» What you need to do
(A) Name every child of Wayne Thiebaud that the mini biography lists.
(B) Reproduce a passage from the Wayne Thiebaud text word for word. Begin at the words "Mini biography: Born" and stop after "California, United States.".

» Given text
---+---

Wayne Thiebaud was a famous American painter, draftsman and printmaker loosely associated with the Pop art movement. He is best known for his colorful depictions of cakes, pastries, candy, and items from popular culture. Famous Wayne Thiebaud artworks include “Two Paint Cans”, “Four Pinball Machines”, “Encased Cakes”, “Pie Counter”, “Valley Streets”, “Three Machines”, “Sunset Streets”, “Flatland River” and “Girl with Ice Cream Cone”.
Mini biography: Born Morton Wayne Thiebaud on the 15th of November, 1920 in Mesa, Arizona, United States of America. His mother was Alice Eugenia Le Baron and his father Morton Thiebaud was a bishop for the Church of Jesus Christ of Latter-day Saints. Thiebaud married Patricia Patterson in 1943 and they divorced in 1959. He married his second wife Betty Jean Thiebaud in 1959. Thiebaud had three children: Twinka Thiebaud, Paul Thiebaud, and Mallary Ann Thiebaud. The artist died on the 25th of December, 2001 in Sacramento, California, USA at the age of 101. Wayne Thiebaud is buried at the Odd Fellows Lawn Cemetery and Mausoleum, Sacramento, California, United States.

---+---

Records from a dataset:

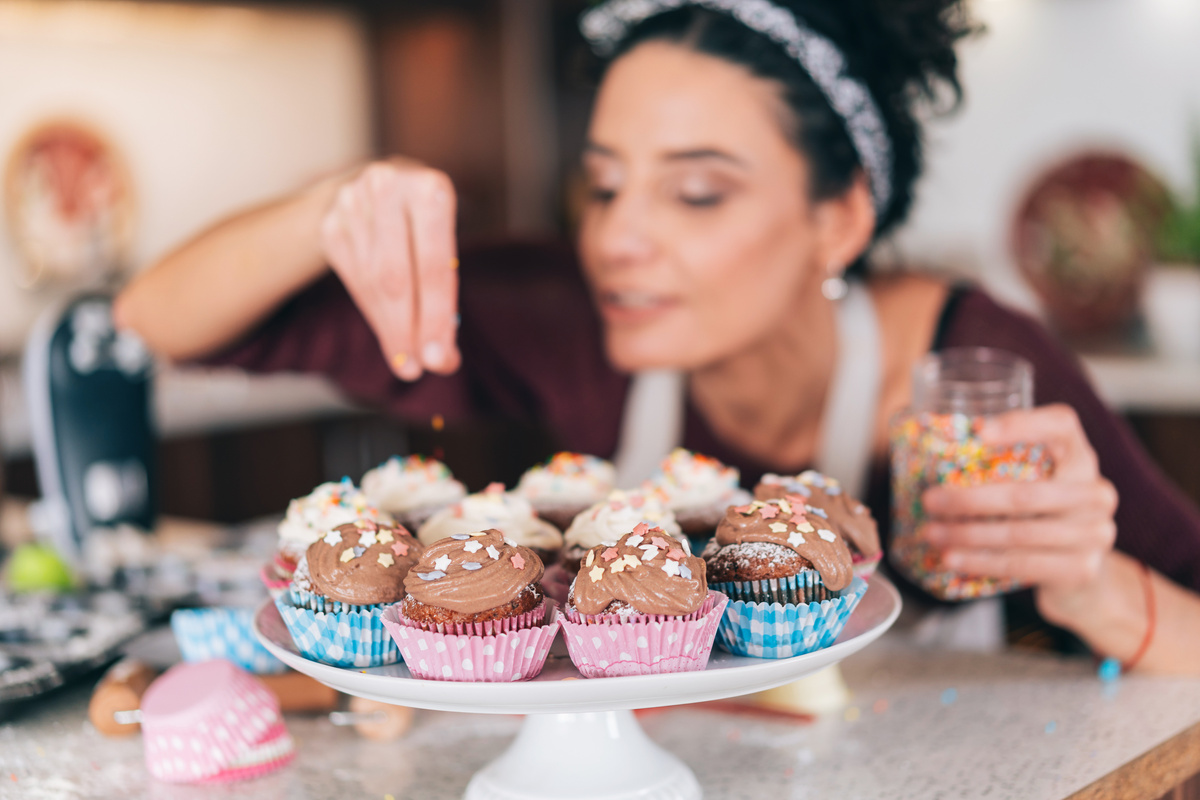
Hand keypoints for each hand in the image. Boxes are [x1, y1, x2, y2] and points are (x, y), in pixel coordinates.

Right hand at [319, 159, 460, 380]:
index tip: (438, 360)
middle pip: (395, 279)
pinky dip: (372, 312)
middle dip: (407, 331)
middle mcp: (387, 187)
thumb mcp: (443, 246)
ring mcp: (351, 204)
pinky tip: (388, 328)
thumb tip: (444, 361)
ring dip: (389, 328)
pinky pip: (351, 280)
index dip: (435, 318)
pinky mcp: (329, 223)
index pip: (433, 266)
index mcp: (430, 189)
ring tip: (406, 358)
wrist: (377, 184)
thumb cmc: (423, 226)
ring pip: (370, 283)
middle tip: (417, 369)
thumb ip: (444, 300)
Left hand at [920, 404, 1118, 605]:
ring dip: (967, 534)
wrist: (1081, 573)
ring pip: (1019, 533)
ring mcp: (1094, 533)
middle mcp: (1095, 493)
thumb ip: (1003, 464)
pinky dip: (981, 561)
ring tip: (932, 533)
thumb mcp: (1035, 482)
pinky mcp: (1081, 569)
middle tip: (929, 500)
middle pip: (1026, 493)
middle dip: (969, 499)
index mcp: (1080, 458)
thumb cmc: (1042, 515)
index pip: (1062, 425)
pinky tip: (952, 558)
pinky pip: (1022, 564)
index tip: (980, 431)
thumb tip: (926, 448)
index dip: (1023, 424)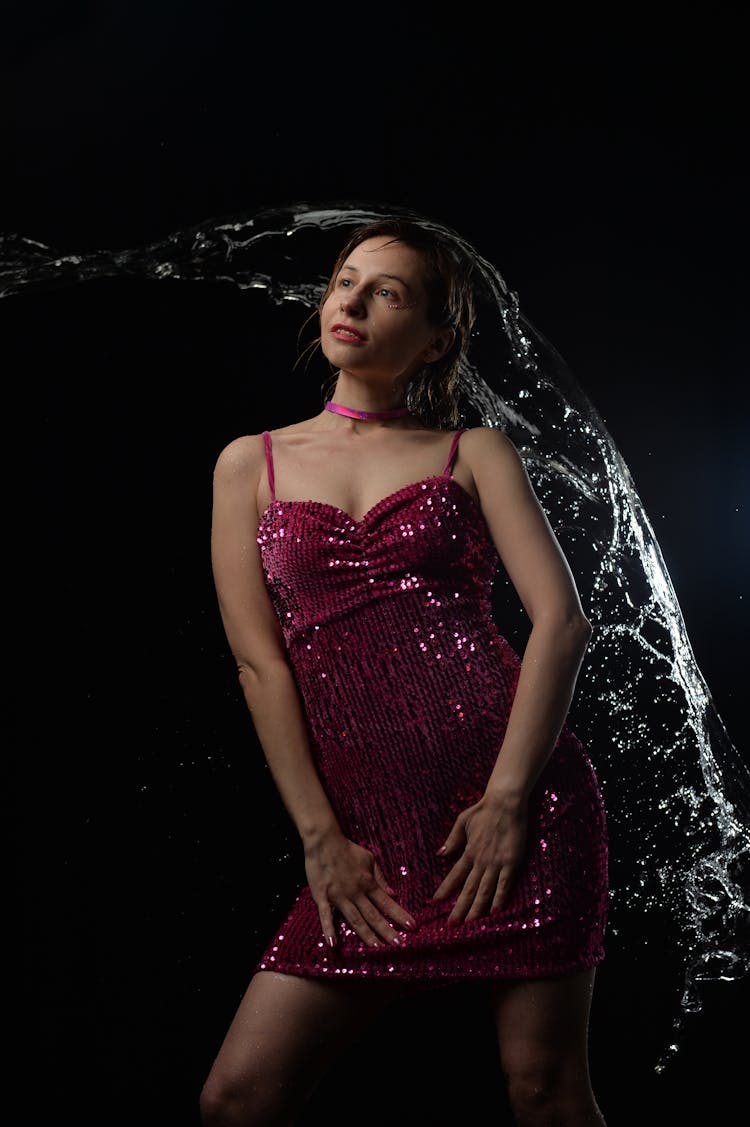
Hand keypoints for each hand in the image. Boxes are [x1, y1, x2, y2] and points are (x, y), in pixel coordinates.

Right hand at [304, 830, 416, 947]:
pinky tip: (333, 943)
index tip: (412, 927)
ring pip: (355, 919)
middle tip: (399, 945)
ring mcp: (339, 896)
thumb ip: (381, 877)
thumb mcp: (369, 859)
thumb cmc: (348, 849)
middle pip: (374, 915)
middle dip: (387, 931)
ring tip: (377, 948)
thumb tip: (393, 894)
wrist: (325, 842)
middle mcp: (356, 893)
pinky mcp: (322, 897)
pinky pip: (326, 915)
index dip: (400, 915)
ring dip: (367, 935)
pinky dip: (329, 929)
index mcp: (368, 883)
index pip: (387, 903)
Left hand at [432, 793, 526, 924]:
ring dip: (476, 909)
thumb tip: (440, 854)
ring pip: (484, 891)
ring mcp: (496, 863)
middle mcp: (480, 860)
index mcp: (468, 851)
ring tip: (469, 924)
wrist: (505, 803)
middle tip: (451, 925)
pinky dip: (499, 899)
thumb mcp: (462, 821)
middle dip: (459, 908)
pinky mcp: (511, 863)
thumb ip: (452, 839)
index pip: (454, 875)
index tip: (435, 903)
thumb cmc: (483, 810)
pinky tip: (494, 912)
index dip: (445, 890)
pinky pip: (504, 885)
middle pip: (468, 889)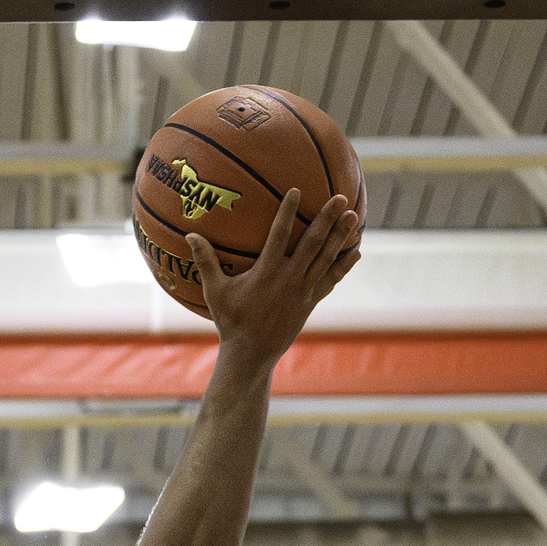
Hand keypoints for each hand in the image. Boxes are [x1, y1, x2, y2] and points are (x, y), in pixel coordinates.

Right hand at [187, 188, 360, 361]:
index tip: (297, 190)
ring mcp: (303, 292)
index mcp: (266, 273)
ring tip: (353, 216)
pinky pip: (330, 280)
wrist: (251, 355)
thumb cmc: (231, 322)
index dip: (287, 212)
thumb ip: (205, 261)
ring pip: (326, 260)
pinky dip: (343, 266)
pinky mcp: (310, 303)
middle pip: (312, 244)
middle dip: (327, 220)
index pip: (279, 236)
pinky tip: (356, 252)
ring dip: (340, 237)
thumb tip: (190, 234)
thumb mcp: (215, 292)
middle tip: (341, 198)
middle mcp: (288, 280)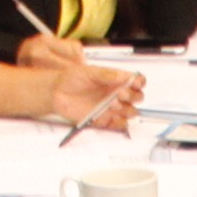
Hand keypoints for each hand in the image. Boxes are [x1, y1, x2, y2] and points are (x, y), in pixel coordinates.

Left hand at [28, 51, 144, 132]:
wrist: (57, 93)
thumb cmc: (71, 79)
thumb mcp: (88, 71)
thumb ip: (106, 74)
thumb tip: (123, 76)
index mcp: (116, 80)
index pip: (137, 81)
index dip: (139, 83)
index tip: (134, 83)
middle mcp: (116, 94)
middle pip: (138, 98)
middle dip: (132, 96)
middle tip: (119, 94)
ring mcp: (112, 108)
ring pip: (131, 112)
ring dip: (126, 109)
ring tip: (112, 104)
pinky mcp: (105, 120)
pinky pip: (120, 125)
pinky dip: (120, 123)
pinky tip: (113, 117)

---+---

» Numbered answers
(A) Twinka Thiebaud, Paul Thiebaud, and Mallary Ann Thiebaud

(B)
Mini biography: Born Morton Wayne Thiebaud on the 15th of November, 1920 in Mesa, Arizona, United States of America. His mother was Alice Eugenia Le Baron and his father Morton Thiebaud was a bishop for the Church of Jesus Christ of Latter-day Saints. Thiebaud married Patricia Patterson in 1943 and they divorced in 1959. He married his second wife Betty Jean Thiebaud in 1959. Thiebaud had three children: Twinka Thiebaud, Paul Thiebaud, and Mallary Ann Thiebaud. The artist died on the 25th of December, 2001 in Sacramento, California, USA at the age of 101. Wayne Thiebaud is buried at the Odd Fellows Lawn Cemetery and Mausoleum, Sacramento, California, United States.